----- MATERIAL TO PROCESS
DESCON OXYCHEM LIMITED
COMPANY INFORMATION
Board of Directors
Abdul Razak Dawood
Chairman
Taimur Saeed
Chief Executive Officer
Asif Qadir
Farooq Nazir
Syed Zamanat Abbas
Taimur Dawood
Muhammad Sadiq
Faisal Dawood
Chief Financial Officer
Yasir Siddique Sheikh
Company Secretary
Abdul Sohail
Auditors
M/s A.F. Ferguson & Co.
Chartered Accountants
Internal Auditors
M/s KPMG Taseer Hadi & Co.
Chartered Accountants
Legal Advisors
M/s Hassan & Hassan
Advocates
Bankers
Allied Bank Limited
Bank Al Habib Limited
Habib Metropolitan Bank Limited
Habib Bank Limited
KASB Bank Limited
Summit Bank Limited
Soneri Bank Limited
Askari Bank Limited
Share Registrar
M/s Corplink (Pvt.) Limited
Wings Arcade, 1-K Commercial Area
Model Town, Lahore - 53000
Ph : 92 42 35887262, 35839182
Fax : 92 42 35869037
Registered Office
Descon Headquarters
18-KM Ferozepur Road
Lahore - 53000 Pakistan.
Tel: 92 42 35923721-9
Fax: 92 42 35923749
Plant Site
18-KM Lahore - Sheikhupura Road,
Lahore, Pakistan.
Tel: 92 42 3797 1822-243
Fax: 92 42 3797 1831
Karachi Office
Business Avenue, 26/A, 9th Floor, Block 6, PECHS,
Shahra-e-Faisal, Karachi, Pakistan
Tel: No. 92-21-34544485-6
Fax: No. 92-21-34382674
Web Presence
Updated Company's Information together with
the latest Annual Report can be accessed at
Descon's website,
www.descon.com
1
----------
ACTIVITY
Work out how many lines of the entries contain the word "Habib", and answer with that number alone.

RESULT OF THE EXERCISE
3